High mileage: Like I mentioned before, this term is relative to your ability, injury-history, goals, and past training. What is high for you may not be high for a more experienced runner. Stay within your own personal limits.
Running Volume: This is just another word for mileage. It’s the total amount of running that you do, typically measured in a week period. Your weekly mileage or weekly volume are the same thing.
Adding easy volume at first and then tweaking other aspects of your training – like workouts, long run variations, and strength workouts – is a much easier route to running your best. Once a certain mileage is comfortable, you can begin to add intensity.
I encourage runners to run as much as their bodies are comfortable running. Never increase your mileage drastically and always pay attention to how your legs feel and your fatigue levels. It’s best to be conservative.
With conservatism in mind, I want to explain a concept that new runners often fail to understand: think about mileage in terms of months and seasons, not days and weeks. This will help you stay focused on long-term development and not rapid increases in mileage, which will only leave you injured.
Increasing Your Mileage Safely
I don’t want to beat a dead horse, so let’s recap this quickly: to start running more miles, you need to ensure that your body (infrastructure) can handle the additional running you’re about to do. You do this in a few ways…
- Get strong with strength workouts like core workouts, the ITB Rehab Routine, or by following a weight program.
- Stay flexible and avoid tight spots by doing dynamic stretching exercises and using a foam roller.
- Rest more. As 50k American Record Holder Josh Cox once said, “There’s no such thing as over-training, just under-resting.” I don’t 100% agree, but to a certain extent he has a point.
When I’m increasing my mileage, I focus on three aspects of “total volume:” weekly mileage, long run distance, and medium-long run distance. While I like to keep the weekly mileage constant when I hit a total I like (usually about 85 miles per week), the other aspects of mileage I manipulate to get more fitness gains.
Running 85 miles a week for me is hard; it’s a lot of running for most people. Once I get there and run it for 2-3 weeks, I increase my long run and decrease my easy run – making the harder days harder and easy days easier.
Modulations in volume produce more fitness gains because you’re better off doing a 20 mile long run and then resting the next day as opposed to a 15 mile long run and then a 5 mile easy day. Efficiency and aerobic adaptations during the last several miles of a long run are far superior to the fitness benefits of an easy 5 miler the next day.
Of course, I’m over-simplifying a bit on this topic. But the general rule is to make your easy days easier and your hard days harder. Ryan Hall would agree with me.
This strategy focuses on quality over sheer quantity, but make no mistake that quantity is very important. You should start reducing quantity when it interferes with target long runs and race-specific workouts.
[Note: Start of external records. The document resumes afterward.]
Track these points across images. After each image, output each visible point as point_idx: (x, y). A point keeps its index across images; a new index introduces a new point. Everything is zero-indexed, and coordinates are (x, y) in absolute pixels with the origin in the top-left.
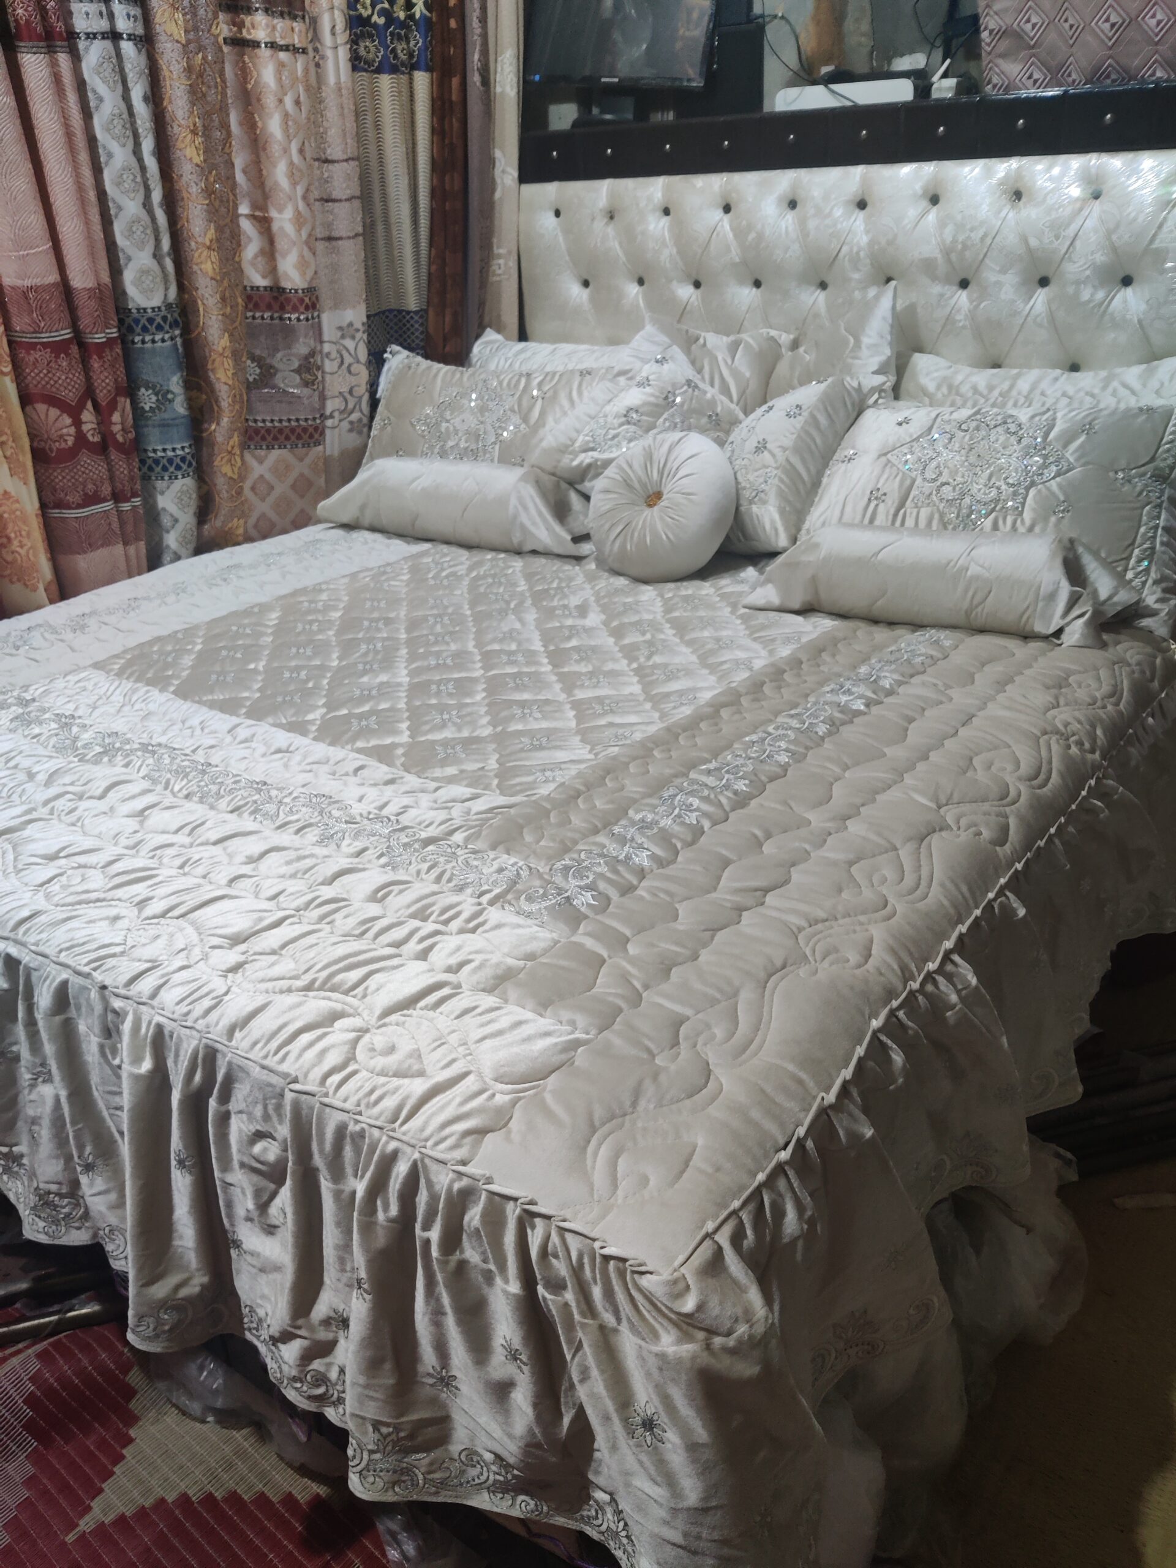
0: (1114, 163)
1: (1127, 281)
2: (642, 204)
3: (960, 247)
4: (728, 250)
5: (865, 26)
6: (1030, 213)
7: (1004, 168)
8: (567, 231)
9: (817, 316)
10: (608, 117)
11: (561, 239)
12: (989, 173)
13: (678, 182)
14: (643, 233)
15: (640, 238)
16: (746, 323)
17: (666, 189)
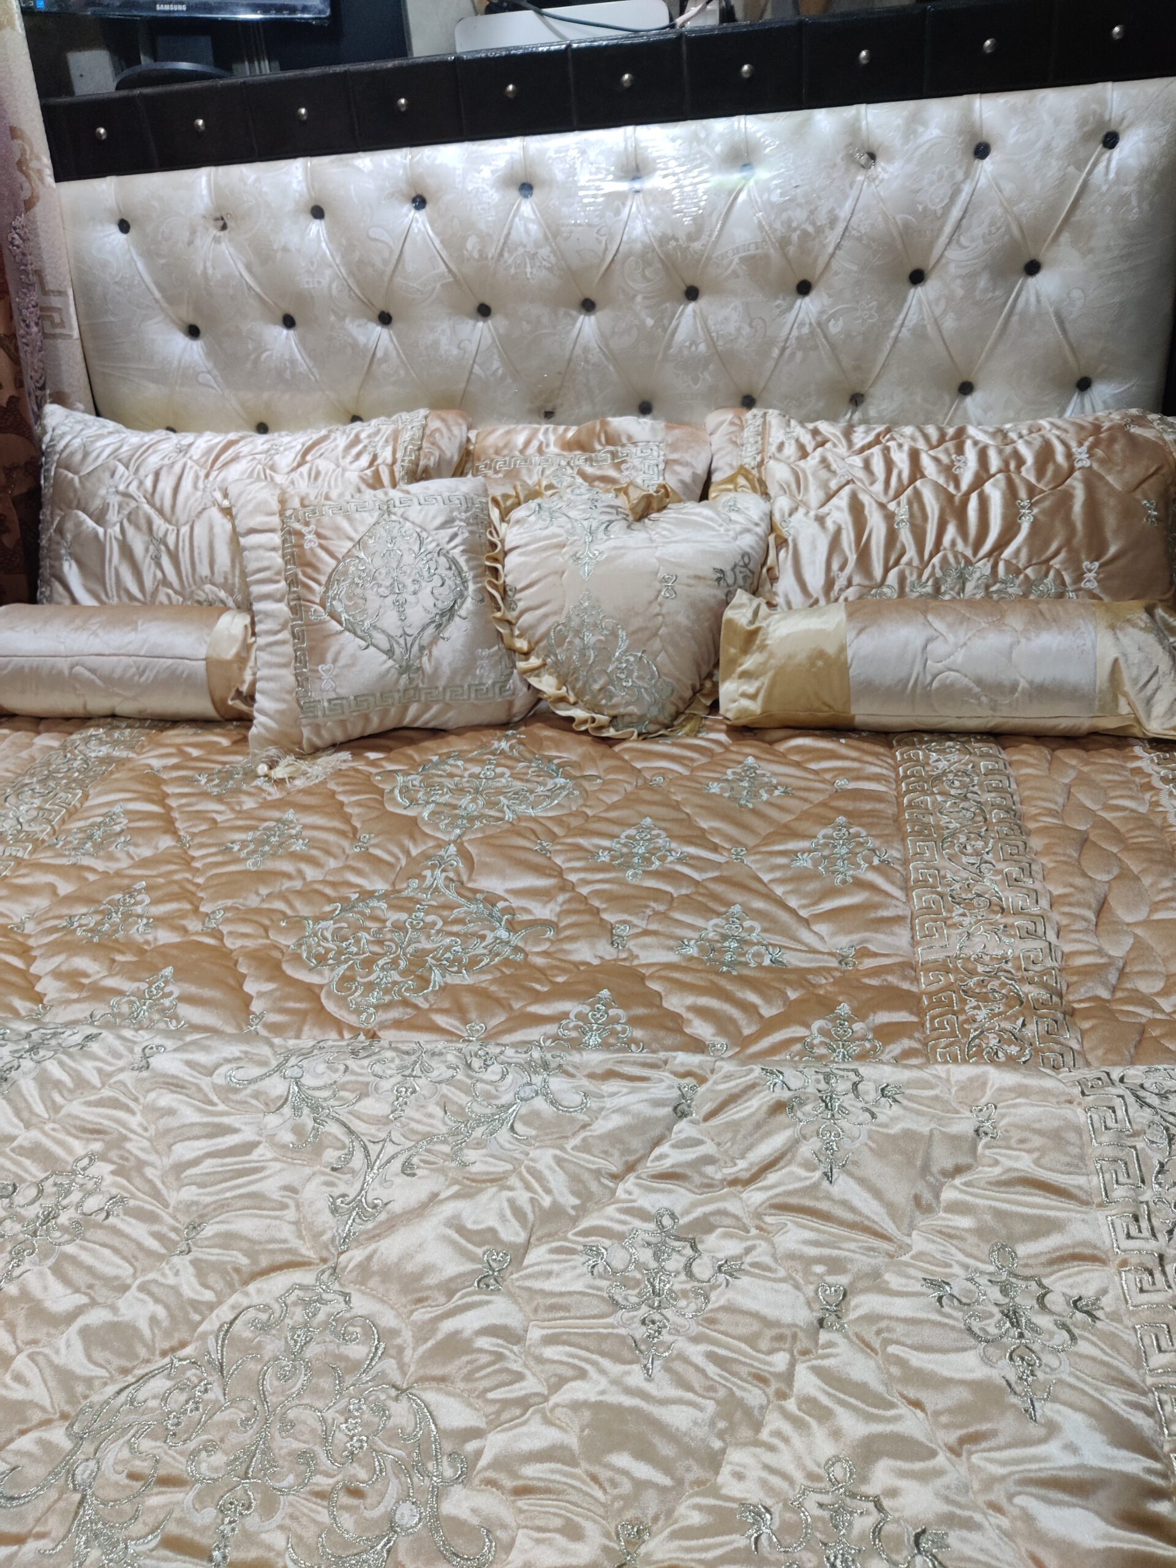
1: (1033, 268)
2: (274, 205)
3: (798, 235)
8: (149, 254)
9: (586, 350)
10: (185, 66)
11: (140, 265)
13: (329, 166)
14: (285, 249)
15: (279, 255)
16: (477, 369)
17: (312, 177)
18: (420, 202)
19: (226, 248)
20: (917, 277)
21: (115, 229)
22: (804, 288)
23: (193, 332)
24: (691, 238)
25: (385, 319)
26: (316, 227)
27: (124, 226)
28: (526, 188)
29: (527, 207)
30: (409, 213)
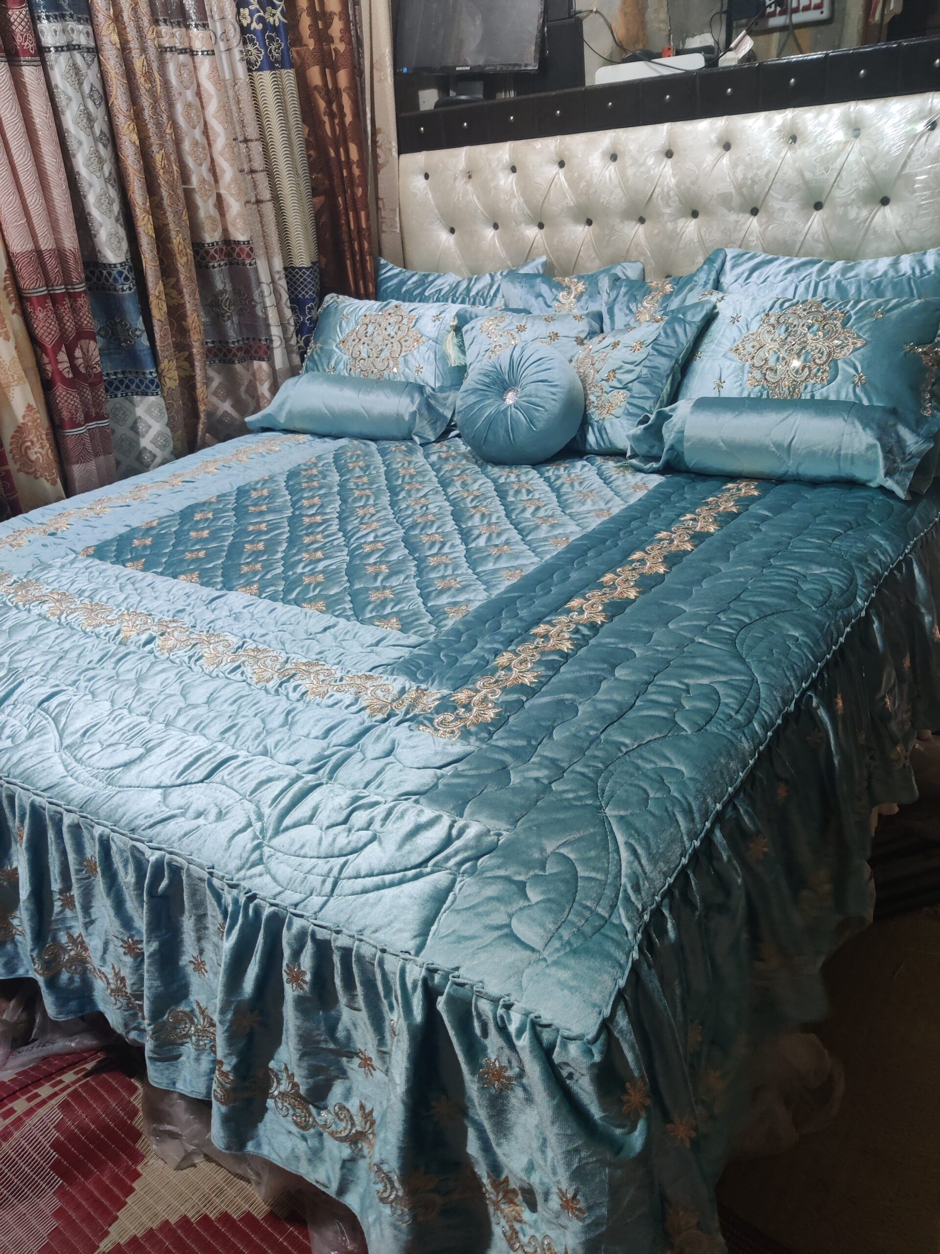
0: (868, 109)
1: (885, 201)
2: (494, 165)
3: (749, 182)
4: (565, 198)
5: (663, 16)
6: (804, 152)
7: (781, 118)
8: (436, 190)
9: (637, 245)
10: (463, 97)
11: (430, 196)
12: (769, 123)
13: (521, 145)
14: (496, 188)
15: (493, 192)
16: (581, 254)
17: (513, 152)
18: (562, 164)
19: (469, 187)
20: (818, 206)
21: (422, 177)
22: (754, 212)
23: (452, 231)
24: (693, 183)
25: (541, 226)
26: (513, 177)
27: (427, 176)
28: (614, 158)
29: (612, 167)
30: (555, 169)
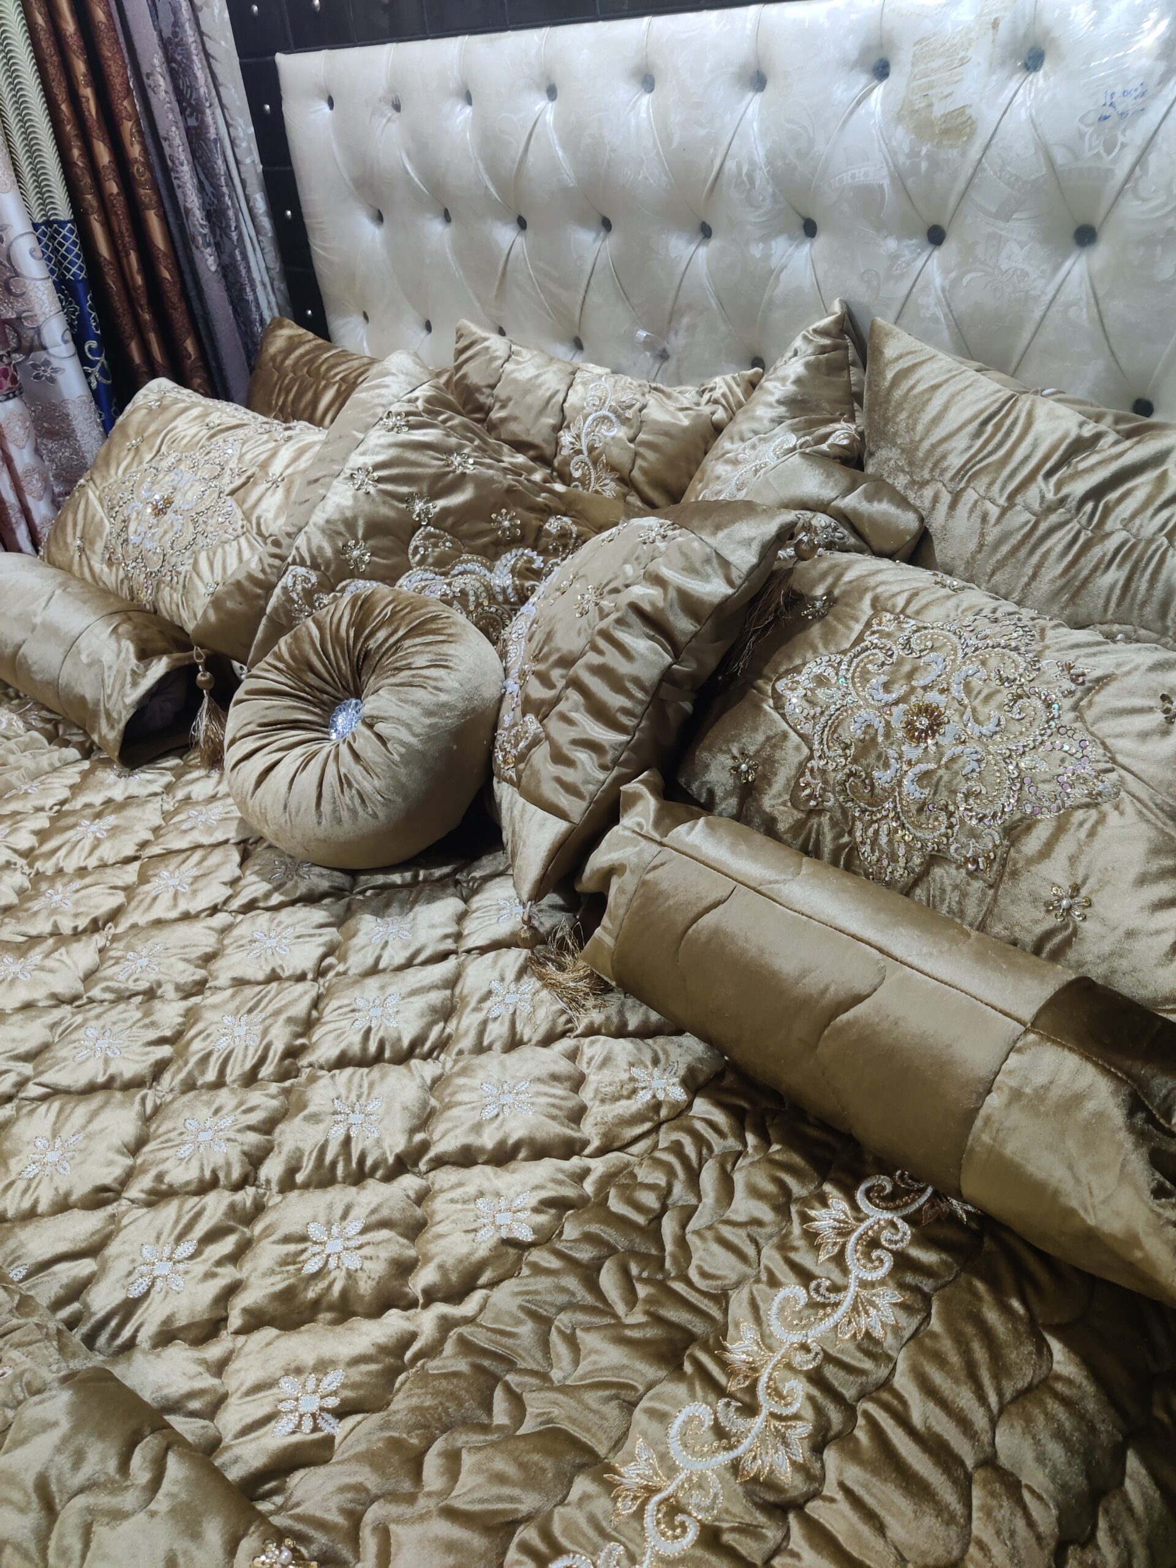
2: (432, 86)
4: (556, 165)
11: (335, 146)
14: (437, 136)
15: (432, 142)
18: (552, 92)
19: (396, 129)
21: (325, 106)
22: (936, 236)
23: (379, 218)
24: (802, 156)
25: (522, 224)
26: (465, 114)
27: (331, 103)
29: (644, 103)
30: (540, 104)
When you start thinking of mileage increases from month to month (rather than week to week) and focus on quantity and quality (NOT mutually exclusive), you’ll begin to find yourself running a lot faster.
Always find what works for you; certain weekly mileages may be wildly inappropriate for some runners while very conservative for others. Personalized training plans are better than cookie-cutter schedules.
What’s your experience with high volume? Have you been able to get comfortable with a mileage number that’s right for you? When did volume start affecting the quality of your workouts?